W.A.F. LogoSeminare
Dieser Beitrag ist vor 10 Jahren entstanden. Gesetzliche Regelungen und Rechtsprechung können sich seitdem geändert haben.

Abbau Überstunden

T
tantefrieda
Jan 2018 bearbeitet

Kann der Arbeitgeber/Vorgesetzte festlegen, wann ein Abeitnehmer Überstunden abbaut? Oder ist das mitbestmmingspflichtig?

1.88804

Community-Antworten (4)

R
rolfo

30.09.2015 um 15:42 Uhr

Wenn ihr ein Zeitkonto führt sollte das alles in einer BV geregelt sein.

J
Jakarta

30.09.2015 um 16:46 Uhr

@tantefrieda Freizeit ist im arbeitsrechtlichen Sinne ja das Gegenteil von Arbeitszeit. Freizeitausgleich bedeutet daher, statt Arbeitszeit ableisten zu müssen, bezahlte Freizeit zu erhalten. Der Freizeitausgleich erfolgt also durch eine Reduzierung der Sollarbeitszeit. Dies kann in Stunden oder Tagen der Fall sein. Da es sich hier um keine Verlängerung oder Reduzierung der Arbeitszeit handelt, unterliegt sie auch nicht der erzwingbaren Mitbestimmung des Betriebsrats nach § 87 Abs. 1 Nr. 2, Nr. 3 BetrVG.

Gibt es keine BV, in der dieses näher geregelt ist, greift das Direktionsrecht des AG auf der Grundlage des § 106 GewO. D. h. jetzt aber nicht, dass er hier gänzlich frei oder gar willkürlich entscheiden kann. Vielmehr greift hier das billige Ermessen des § 315 BGB. Eine Weisung des Arbeitgebers entspricht billigem Ermessen, wenn die wesentlichen Umstände des Falles abgewogen und die beiderseitigen Interessen angemessen berücksichtigt worden sind. Was aber passiert oder passieren sollte, wenn dem nicht entsprochen wird, steht dann auf einem anderen Blatt.

G
gironimo

30.09.2015 um 18:37 Uhr

Schon bei der Zustimmung des BR zu Überstunden, sollte dieser auch klären, auf welche Weise der Ausgleich erfolgt. Dies kann im Einzelfall oder wie rolfo schreibt, in einer BV geregelt sein.

[EXTRAHIERTE EINTRÄGE]
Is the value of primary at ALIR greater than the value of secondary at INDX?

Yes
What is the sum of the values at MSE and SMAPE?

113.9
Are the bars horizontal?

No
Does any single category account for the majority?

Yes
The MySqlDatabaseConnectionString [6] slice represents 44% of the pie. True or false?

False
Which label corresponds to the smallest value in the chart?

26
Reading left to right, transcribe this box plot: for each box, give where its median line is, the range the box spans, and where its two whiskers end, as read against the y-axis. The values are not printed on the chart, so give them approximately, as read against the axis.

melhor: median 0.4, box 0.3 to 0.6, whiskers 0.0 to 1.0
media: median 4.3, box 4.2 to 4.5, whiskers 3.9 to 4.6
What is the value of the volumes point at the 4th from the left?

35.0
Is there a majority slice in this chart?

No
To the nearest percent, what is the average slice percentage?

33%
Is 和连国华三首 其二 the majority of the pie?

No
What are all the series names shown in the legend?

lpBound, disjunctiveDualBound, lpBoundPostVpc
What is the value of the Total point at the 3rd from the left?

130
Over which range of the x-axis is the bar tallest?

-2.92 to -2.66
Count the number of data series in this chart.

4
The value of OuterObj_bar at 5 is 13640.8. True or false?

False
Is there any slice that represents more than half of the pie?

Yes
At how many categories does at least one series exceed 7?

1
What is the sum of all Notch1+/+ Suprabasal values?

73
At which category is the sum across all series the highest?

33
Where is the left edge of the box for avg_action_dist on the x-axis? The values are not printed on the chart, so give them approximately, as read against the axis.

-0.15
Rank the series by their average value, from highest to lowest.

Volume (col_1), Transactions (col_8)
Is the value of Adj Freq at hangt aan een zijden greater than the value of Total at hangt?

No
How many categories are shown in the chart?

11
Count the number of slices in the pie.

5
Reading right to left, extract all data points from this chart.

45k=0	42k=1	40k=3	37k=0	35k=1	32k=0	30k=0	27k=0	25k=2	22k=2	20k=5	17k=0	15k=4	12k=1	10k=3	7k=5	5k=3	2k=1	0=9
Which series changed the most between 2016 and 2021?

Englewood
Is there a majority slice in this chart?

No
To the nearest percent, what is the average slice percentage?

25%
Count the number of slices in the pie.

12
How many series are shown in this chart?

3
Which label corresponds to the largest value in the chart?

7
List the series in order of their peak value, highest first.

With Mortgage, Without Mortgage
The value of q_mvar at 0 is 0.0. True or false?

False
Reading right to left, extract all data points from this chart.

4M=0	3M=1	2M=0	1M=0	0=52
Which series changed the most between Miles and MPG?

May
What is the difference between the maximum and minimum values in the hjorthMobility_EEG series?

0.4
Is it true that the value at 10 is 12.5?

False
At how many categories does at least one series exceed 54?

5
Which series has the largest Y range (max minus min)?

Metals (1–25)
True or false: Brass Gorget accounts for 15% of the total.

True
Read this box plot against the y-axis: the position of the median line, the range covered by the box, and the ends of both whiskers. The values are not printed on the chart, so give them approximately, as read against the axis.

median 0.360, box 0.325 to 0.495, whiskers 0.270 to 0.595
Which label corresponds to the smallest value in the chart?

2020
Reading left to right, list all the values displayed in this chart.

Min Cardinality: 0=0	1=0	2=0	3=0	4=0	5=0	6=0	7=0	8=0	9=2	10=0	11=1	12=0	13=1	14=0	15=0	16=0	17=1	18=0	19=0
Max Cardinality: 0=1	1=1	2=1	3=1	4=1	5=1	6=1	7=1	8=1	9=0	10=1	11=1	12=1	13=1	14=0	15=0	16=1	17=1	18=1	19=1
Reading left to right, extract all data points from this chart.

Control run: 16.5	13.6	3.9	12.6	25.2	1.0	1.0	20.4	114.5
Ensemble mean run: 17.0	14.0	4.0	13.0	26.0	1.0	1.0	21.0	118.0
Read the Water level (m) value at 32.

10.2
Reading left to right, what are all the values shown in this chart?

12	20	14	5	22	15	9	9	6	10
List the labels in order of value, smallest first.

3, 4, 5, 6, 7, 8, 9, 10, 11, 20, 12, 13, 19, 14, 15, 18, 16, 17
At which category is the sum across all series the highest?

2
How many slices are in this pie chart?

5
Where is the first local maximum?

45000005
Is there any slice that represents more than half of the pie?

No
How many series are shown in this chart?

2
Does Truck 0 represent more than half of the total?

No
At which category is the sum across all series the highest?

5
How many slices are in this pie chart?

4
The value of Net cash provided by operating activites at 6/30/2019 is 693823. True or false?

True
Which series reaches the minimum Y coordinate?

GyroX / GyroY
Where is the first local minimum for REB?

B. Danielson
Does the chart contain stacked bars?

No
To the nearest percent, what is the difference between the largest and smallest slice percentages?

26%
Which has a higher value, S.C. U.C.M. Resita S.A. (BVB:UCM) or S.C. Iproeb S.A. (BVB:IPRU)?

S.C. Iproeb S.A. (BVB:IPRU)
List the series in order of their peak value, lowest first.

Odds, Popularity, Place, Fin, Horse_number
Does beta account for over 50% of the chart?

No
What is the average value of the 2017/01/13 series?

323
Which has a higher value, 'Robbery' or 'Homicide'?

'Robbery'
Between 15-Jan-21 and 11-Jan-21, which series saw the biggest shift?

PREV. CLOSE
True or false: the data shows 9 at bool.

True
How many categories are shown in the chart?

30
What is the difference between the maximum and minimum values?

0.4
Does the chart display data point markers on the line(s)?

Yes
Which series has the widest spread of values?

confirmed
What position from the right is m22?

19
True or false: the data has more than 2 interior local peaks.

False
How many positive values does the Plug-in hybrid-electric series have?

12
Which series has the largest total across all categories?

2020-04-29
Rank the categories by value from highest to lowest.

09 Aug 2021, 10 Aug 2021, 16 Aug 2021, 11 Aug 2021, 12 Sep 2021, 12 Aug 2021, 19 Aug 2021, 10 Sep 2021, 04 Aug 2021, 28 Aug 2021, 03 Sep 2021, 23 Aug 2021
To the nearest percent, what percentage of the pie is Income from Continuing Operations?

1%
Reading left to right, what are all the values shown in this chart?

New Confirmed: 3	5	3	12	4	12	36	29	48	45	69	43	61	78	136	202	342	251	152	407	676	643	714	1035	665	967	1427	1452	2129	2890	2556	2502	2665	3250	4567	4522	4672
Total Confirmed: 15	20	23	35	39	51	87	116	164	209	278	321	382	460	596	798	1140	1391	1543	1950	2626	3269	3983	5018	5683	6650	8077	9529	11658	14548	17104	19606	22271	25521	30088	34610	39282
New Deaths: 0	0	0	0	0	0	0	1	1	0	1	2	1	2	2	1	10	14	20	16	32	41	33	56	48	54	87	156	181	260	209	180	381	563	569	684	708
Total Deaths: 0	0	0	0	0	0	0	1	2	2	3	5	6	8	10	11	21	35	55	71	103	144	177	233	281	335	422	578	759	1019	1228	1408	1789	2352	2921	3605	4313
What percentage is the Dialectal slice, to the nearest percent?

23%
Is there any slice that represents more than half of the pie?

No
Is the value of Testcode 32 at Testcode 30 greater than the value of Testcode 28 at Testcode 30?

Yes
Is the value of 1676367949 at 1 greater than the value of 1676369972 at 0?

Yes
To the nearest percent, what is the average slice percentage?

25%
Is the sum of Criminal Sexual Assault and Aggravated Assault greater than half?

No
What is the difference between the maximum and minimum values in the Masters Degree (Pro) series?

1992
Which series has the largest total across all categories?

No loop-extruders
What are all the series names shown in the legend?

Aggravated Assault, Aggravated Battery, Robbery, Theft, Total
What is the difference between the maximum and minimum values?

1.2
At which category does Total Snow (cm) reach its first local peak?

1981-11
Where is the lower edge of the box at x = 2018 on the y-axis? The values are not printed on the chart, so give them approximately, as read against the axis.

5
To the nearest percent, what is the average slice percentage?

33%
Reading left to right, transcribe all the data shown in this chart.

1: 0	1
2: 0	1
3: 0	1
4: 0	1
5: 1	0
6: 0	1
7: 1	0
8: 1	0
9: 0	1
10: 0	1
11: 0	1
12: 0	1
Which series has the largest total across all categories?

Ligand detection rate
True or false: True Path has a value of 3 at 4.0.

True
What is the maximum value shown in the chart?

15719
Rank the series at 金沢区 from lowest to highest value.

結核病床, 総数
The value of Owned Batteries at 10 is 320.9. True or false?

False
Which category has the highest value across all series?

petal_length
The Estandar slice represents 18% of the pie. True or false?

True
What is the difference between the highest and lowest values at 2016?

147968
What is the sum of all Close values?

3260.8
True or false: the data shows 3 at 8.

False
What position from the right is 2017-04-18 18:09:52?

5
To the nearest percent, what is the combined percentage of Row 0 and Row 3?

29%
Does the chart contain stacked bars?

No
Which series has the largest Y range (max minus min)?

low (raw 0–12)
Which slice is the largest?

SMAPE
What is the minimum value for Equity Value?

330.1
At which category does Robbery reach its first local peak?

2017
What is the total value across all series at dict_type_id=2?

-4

[AUFGABENSTELLUNG] Erklären Sie in ein bis drei Sätzen, weshalb der Freizeitausgleich laut der Diskussion zum Überstundenabbau nicht der erzwingbaren Mitbestimmung des Betriebsrats unterliegt. Die Einträge stammen aus einer anderen Quelle.

[SCHRIFTLICHE LÖSUNG] Freizeitausgleich bedeutet, statt Arbeitszeit ableisten zu müssen, bezahlte Freizeit zu erhalten. Er erfolgt durch eine Reduzierung der Sollarbeitszeit. Da es sich dabei um keine Verlängerung oder Reduzierung der Arbeitszeit handelt, fällt er nicht unter die erzwingbare Mitbestimmung nach § 87 Abs. 1 Nr. 2, Nr. 3 BetrVG.